-------- Data rows --------

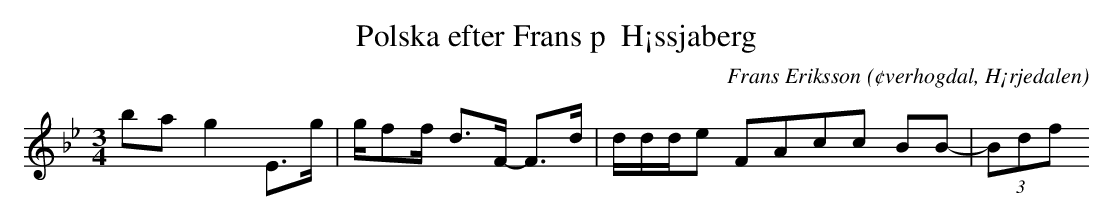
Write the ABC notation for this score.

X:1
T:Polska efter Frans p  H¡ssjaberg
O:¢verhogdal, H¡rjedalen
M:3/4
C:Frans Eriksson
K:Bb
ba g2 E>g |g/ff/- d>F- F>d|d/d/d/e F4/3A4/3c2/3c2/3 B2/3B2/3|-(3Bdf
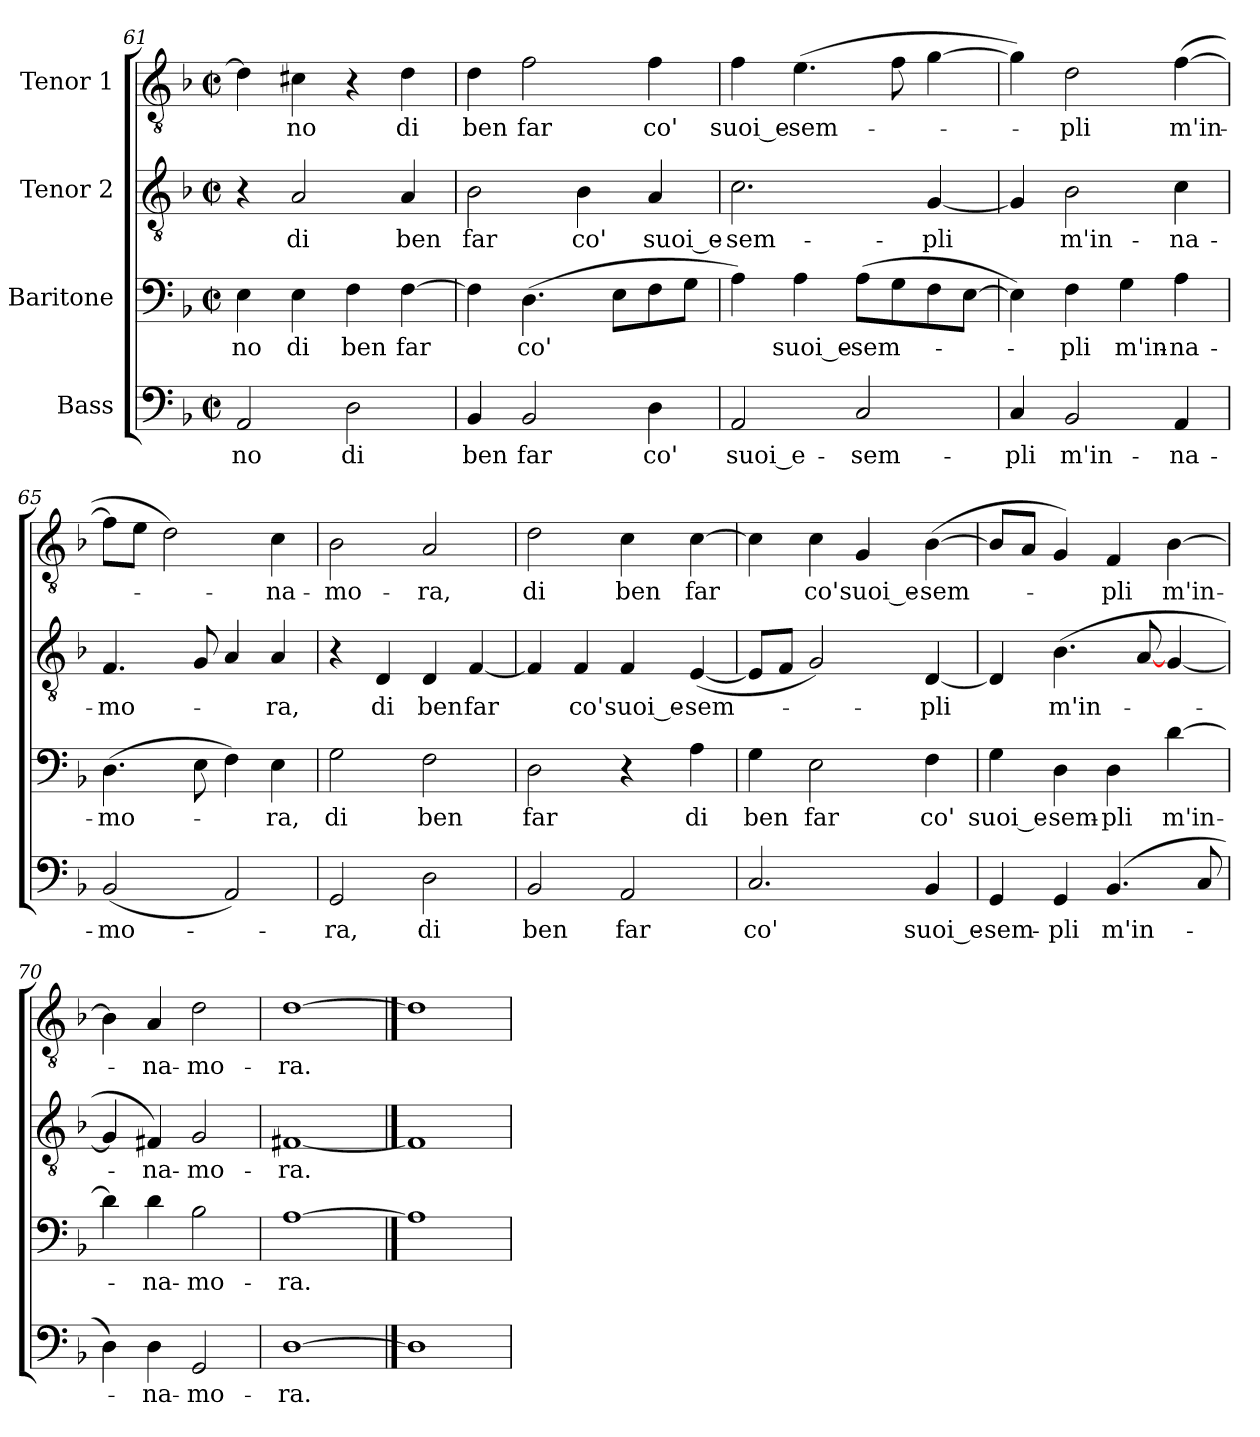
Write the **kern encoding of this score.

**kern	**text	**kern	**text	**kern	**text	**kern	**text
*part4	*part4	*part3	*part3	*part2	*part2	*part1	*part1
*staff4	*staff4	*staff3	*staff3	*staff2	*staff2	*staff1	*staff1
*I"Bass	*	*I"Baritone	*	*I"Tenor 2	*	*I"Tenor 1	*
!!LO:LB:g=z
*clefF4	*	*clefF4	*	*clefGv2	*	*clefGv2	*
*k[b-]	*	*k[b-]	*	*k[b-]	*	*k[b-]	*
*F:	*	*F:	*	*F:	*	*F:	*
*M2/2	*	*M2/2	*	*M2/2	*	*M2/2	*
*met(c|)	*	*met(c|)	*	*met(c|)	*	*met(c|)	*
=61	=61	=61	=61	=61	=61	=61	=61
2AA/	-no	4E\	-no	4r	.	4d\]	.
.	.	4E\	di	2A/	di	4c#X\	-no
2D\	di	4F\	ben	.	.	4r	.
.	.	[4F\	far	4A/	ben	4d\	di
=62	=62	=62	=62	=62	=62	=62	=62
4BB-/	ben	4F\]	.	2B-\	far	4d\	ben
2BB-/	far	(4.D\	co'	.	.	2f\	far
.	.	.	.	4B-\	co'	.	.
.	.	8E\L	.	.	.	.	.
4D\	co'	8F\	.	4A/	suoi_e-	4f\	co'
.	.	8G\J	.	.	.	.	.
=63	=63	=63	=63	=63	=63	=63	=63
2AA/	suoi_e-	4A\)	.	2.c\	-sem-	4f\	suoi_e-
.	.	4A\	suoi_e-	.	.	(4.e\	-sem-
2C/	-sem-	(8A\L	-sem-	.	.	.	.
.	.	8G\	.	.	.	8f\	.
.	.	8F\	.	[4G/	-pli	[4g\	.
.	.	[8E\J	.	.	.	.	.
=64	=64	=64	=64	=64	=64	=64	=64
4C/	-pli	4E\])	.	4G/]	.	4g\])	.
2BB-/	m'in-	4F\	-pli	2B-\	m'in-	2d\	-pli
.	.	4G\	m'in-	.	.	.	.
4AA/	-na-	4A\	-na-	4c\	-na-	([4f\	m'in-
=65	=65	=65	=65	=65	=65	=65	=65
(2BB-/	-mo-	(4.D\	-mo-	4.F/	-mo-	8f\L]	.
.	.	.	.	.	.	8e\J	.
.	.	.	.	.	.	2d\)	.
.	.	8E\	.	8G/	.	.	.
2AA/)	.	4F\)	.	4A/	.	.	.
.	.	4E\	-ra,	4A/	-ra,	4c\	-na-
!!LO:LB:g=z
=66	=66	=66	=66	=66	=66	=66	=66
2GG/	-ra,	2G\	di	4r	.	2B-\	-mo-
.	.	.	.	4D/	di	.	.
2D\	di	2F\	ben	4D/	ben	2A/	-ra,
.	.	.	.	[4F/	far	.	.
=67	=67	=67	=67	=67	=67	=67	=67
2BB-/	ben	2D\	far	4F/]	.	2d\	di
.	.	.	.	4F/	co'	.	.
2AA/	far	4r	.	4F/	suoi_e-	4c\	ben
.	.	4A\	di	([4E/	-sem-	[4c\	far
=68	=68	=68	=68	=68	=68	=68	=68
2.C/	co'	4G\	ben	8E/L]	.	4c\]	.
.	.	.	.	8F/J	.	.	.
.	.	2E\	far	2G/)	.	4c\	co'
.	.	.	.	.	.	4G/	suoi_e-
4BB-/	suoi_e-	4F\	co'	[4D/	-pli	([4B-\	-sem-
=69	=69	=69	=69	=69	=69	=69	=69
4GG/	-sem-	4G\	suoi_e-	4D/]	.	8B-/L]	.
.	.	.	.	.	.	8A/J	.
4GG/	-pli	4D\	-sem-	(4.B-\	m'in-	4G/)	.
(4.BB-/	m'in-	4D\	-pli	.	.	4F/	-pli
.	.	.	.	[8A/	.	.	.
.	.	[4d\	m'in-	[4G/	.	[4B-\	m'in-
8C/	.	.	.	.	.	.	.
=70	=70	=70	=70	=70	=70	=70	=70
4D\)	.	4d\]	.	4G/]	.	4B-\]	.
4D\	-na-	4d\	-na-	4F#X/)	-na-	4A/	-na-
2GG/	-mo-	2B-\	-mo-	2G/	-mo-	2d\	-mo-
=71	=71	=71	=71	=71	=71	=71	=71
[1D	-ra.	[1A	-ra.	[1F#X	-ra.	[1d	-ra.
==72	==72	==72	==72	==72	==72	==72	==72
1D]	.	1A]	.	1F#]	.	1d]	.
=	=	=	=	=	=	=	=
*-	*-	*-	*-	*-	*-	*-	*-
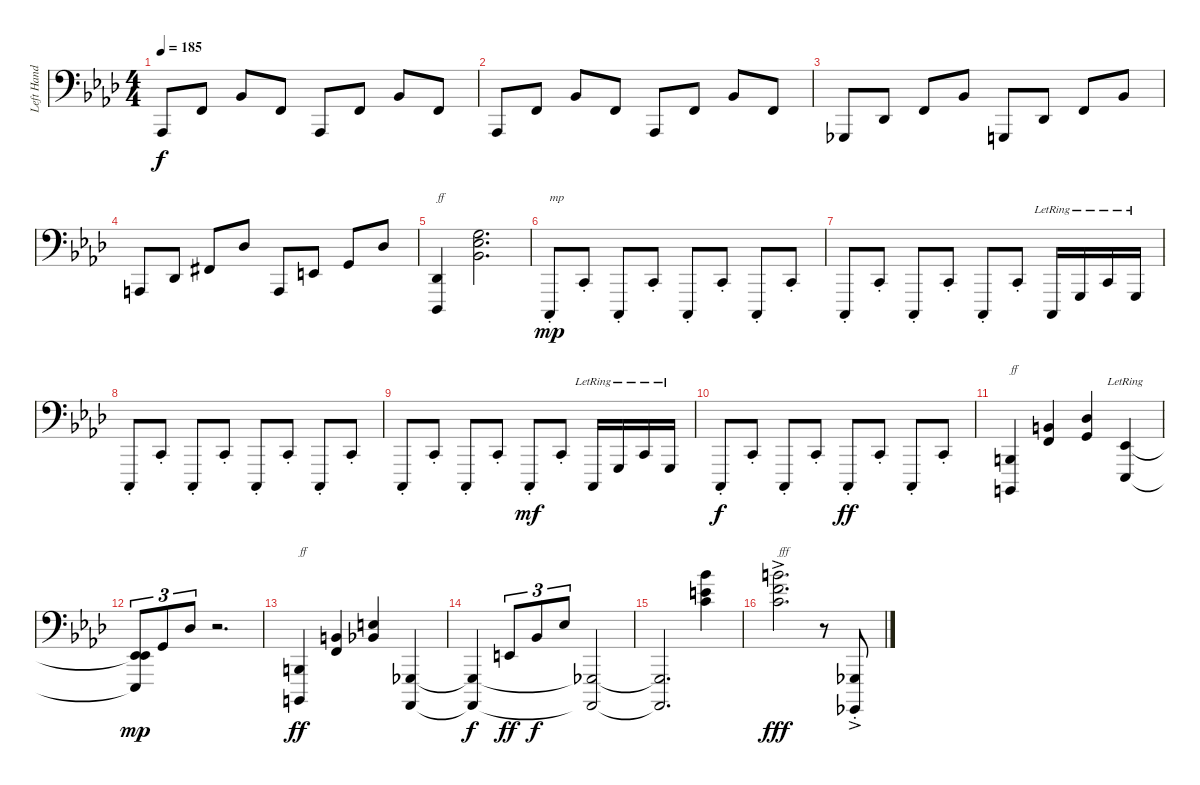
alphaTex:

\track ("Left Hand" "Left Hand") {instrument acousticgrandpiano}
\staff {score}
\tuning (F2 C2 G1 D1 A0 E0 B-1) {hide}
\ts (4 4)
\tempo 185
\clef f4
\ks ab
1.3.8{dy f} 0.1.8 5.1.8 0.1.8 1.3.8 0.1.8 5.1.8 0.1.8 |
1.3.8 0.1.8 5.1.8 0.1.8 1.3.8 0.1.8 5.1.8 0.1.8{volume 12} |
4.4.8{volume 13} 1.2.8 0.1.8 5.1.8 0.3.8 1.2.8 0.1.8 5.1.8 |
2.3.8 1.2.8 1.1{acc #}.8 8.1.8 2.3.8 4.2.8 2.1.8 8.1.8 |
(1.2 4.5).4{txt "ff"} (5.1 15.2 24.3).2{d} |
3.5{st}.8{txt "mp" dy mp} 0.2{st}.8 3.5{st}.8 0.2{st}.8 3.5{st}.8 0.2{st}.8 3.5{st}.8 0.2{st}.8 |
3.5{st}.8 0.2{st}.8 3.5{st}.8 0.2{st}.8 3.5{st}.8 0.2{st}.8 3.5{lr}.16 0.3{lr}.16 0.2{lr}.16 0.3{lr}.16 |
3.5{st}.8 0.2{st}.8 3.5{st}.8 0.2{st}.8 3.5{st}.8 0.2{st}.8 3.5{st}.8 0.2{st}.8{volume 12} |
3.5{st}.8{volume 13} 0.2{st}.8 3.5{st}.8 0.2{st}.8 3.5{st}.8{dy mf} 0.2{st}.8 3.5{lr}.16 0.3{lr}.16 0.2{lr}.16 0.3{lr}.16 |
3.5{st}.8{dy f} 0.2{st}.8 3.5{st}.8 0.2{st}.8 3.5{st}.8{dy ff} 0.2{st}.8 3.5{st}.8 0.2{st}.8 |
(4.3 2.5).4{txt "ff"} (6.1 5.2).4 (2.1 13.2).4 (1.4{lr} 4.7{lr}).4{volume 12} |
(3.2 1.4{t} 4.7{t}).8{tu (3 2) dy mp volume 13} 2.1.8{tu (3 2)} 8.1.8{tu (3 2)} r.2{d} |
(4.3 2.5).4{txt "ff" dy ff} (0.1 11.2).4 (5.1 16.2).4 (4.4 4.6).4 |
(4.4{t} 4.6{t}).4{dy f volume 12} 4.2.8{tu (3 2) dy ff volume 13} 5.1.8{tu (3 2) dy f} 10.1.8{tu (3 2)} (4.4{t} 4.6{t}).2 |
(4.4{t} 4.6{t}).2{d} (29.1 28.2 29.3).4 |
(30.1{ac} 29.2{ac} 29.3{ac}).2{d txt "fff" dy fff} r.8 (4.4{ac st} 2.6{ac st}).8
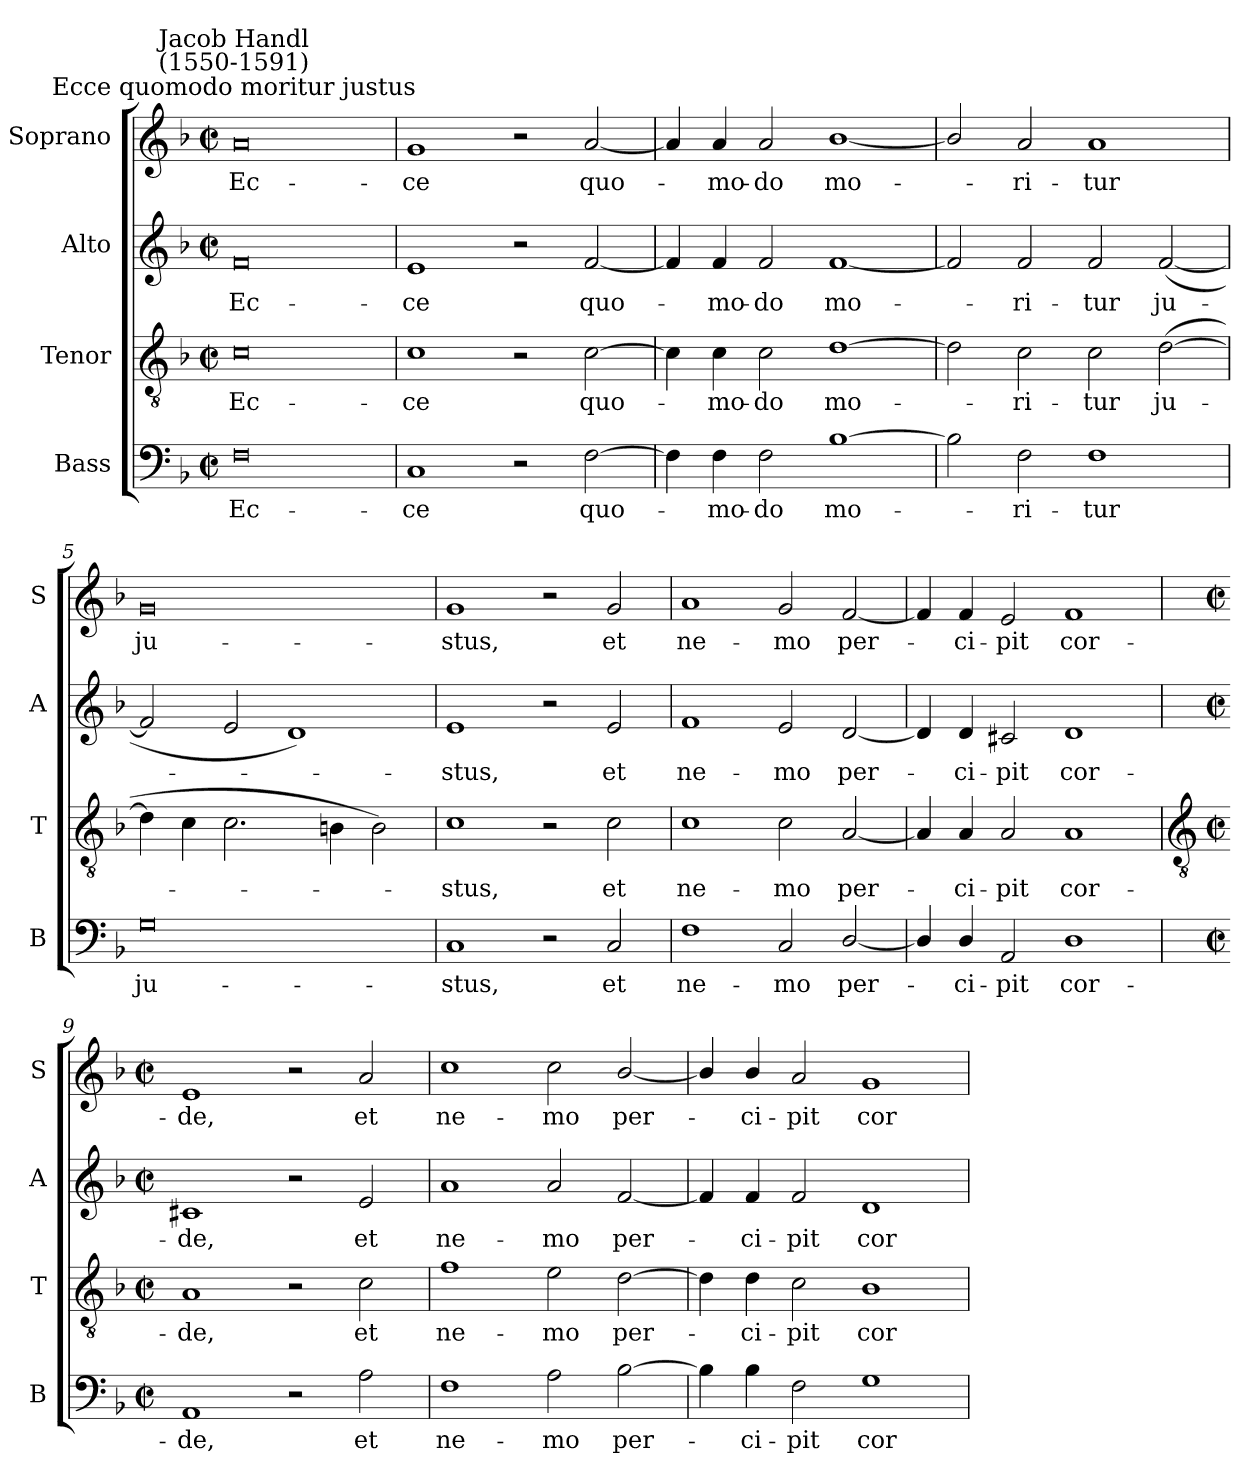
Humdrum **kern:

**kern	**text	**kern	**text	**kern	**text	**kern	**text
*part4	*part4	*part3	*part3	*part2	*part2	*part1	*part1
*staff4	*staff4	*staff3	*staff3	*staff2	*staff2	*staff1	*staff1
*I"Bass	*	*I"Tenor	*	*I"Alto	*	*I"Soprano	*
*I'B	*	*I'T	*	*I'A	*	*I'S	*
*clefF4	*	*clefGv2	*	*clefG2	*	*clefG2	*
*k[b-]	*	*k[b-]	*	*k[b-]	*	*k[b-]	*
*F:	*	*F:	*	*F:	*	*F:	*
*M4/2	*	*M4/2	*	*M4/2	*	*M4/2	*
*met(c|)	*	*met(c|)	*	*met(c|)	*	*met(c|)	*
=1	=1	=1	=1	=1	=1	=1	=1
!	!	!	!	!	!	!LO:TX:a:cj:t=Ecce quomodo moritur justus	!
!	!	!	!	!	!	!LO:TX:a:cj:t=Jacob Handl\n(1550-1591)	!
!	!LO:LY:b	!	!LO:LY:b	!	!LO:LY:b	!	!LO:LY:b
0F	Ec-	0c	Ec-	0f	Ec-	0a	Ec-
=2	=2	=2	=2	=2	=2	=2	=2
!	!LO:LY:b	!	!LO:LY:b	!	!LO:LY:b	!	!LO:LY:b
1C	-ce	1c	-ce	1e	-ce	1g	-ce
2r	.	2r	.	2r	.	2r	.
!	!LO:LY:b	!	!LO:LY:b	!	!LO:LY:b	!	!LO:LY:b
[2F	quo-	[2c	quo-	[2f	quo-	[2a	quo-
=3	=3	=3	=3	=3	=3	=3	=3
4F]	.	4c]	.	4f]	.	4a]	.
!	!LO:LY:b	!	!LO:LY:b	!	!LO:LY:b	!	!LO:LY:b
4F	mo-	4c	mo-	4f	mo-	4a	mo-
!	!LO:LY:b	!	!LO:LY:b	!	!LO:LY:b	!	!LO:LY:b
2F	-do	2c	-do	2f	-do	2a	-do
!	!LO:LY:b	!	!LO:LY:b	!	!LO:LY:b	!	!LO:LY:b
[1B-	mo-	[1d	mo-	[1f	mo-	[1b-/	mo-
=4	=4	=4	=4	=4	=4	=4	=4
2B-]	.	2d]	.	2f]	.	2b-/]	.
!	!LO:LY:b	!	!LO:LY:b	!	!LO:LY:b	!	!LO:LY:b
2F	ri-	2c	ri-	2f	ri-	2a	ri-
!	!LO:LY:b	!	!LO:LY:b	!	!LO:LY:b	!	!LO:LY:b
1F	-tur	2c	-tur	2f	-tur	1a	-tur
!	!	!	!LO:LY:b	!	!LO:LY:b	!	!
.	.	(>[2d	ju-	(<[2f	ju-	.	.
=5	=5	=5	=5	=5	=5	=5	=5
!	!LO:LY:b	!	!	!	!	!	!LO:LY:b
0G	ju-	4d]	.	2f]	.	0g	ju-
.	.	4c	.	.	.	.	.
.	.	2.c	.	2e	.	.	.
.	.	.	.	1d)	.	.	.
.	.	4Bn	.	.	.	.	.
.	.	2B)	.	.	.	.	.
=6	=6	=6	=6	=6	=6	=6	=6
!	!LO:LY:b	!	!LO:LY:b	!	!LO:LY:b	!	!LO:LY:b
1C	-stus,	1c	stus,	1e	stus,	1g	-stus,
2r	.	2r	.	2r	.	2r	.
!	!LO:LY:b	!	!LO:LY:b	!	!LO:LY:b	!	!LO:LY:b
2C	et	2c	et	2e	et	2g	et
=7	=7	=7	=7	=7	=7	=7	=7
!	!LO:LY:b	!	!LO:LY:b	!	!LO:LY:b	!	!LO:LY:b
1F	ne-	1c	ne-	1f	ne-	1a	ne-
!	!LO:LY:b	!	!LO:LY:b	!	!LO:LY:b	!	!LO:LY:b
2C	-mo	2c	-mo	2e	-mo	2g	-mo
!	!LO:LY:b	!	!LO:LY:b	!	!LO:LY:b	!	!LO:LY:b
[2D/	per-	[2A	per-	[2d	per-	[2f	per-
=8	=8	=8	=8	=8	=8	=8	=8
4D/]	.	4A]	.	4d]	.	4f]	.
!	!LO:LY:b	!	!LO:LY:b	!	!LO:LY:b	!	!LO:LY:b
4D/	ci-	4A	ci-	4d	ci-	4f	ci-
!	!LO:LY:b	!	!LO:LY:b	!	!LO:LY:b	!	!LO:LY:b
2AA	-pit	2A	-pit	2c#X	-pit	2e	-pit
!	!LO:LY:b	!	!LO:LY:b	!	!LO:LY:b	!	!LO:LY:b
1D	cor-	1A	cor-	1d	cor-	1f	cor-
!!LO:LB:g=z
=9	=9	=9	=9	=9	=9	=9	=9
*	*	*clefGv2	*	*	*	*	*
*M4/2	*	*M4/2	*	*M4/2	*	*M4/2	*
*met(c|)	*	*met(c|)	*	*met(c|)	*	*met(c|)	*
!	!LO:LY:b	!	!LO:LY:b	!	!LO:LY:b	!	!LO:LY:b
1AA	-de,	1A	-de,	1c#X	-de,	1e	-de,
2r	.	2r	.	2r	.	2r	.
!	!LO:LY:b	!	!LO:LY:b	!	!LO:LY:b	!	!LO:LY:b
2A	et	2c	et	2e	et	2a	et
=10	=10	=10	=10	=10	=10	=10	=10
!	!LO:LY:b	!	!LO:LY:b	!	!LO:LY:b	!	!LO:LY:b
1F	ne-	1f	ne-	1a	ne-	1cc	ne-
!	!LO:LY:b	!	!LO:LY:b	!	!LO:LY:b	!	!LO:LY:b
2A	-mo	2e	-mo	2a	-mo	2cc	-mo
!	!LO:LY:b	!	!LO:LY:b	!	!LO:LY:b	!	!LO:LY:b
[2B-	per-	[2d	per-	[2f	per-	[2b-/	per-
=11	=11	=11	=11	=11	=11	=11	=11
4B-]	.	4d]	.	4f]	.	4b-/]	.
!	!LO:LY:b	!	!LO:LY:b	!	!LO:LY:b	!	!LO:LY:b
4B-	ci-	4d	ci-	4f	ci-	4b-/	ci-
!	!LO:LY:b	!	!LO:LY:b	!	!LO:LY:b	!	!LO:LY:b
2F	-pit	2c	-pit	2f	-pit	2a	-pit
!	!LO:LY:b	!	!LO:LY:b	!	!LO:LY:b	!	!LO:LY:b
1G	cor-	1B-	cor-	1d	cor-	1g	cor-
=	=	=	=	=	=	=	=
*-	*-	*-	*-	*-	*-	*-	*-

--------

Exercise requirements >>
Copy the stretch of rows from the very start through the line containing "Write the **kern encoding of this score.", both ends included. Leave the pictures out.

Answer to the task >>
Write the ABC notation for this score.

X:1
T:Polska efter Frans p  H¡ssjaberg
O:¢verhogdal, H¡rjedalen
M:3/4
C:Frans Eriksson
K:Bb
ba g2 E>g |g/ff/- d>F- F>d|d/d/d/e F4/3A4/3c2/3c2/3 B2/3B2/3|-(3Bdf
Write the **kern encoding of this score.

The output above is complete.